At the hospital, there were at least fifty seriously ill patients awaiting admission ahead of them. The long benches were full of huddled, miserable humanity and the stretchers were blocking the aisles and doorways. The admission clerks were in no great hurry and waved Shadrach’s stretcher to a far corner.
‘Leave it to me,’ said Reema, and she took the senior admissions clerk by the elbow and led him aside with an angelic smile, talking to him sweetly.
Five minutes later, Shadrach’s admission papers were processed and he was being examined by an East German doctor.
‘How much did that cost?’ Sean asked.
‘Cheap,’ Reema answered. ‘A bag of dried meat.’
Sean had picked up sufficient of the German language from his safari clients to be able to discuss Shadrach’s case with the doctor. The man was reassuring. Sean said goodbye to Shadrach.

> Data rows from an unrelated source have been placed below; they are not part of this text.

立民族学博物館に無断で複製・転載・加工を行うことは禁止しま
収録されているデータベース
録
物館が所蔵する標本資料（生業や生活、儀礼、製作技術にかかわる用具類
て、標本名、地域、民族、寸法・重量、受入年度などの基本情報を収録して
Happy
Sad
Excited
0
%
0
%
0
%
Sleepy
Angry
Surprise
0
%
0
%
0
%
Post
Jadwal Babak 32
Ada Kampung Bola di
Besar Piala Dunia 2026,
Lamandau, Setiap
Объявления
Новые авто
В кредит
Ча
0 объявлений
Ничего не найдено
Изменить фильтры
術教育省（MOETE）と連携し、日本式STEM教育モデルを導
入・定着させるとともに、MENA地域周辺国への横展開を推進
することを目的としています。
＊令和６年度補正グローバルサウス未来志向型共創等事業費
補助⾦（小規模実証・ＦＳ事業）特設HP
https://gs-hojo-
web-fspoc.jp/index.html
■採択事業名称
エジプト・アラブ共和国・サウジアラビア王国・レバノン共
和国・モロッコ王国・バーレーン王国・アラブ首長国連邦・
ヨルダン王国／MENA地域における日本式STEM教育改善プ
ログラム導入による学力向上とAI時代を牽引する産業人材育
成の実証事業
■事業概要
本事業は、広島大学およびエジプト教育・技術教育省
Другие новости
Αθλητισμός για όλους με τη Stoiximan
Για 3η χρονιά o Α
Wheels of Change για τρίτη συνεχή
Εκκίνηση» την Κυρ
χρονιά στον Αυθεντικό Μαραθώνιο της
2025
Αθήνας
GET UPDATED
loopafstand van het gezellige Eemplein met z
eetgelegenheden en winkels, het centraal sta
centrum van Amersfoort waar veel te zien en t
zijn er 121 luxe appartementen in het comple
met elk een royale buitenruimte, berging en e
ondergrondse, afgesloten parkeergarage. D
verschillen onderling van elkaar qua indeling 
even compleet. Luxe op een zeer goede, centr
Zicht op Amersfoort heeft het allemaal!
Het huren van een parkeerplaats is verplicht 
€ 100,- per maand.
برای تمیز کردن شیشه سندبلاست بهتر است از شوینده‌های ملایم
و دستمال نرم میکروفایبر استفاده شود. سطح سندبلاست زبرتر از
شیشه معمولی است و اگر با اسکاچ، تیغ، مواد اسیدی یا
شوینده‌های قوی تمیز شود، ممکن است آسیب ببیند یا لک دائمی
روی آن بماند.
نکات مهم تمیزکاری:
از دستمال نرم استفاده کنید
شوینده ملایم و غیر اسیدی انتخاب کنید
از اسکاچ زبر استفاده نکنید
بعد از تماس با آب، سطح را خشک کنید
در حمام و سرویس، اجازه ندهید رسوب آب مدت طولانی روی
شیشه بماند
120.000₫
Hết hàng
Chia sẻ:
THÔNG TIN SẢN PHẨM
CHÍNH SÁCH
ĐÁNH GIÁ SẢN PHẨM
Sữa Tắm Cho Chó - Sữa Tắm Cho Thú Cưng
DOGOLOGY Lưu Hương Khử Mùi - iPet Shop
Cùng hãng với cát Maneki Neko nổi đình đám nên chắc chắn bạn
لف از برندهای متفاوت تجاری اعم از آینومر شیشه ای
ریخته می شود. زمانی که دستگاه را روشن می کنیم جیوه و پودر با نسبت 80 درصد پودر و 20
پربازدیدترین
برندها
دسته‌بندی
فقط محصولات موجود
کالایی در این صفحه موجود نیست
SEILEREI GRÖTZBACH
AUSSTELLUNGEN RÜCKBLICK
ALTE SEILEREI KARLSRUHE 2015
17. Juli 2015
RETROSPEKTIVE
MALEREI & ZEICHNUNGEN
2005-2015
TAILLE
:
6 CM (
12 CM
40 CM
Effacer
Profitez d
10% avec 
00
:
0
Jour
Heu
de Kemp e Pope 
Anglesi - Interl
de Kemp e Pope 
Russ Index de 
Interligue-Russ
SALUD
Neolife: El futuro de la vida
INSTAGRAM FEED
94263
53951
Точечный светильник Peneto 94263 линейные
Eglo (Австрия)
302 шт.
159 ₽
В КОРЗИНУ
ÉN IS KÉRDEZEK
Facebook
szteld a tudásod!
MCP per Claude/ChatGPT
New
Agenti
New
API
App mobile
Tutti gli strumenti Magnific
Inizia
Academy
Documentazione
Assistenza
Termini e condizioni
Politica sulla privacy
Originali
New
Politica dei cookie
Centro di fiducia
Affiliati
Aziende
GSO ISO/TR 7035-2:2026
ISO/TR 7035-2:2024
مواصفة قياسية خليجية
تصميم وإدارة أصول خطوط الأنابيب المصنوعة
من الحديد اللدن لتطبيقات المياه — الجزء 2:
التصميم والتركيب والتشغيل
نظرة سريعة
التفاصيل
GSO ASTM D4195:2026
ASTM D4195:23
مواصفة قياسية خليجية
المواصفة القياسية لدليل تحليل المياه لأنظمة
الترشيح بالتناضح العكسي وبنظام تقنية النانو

‘Reema has your money. She will come to see you each day. If you need anything tell her.’
‘I will be with you in spirit when you hunt Tukutela,’ Shadrach said softly, and Sean had to clear his throat before he could answer.
‘We will hunt many more elephant together, old friend.’ And he walked away quickly.
The next morning when at last he got through to Johannesburg, the telephone line was crackling with static.
‘Mr Garrick Courtney is in a board meeting,’ the girl on the switchboard at Centaine House, the Courtney Group headquarters, told him. ‘But he gave orders to put your call through directly.’
In his mind’s eye, Sean saw once again the boardroom, panelled in figured walnut, the huge Pierneef canvases framed by the elaborate panels, and his brother, Garry, sitting at the head of the long table, beneath the crystal chandelier that his grandmother had imported from Murano in Italy, in the chairman’s high-backed throne.
‘Sean!’ Garry’s voice cut through the static, bold and assured. How he had changed from the puny little runt who used to pee his bed.
The job could have been Sean’s if he had wanted it and had been prepared to work for it. Sean was the eldest son, but he did not want the job. Still he always experienced a twinge of resentment when he thought of Garry’s Rolls and Lear jet and holiday home in the south of France.
‘Hello Garry. How’s it going?’
‘All well here,’ Garry told him. ‘What’s the problem?’ It was typical of their relationship that any contact meant there was a problem to solve.
‘I might need to put a bit of honey with the cheese,’ Sean told him diplomatically. It was their private code for money to Switzerland, and Garry would understand that Sean would be bribing somebody for something. It happened often enough.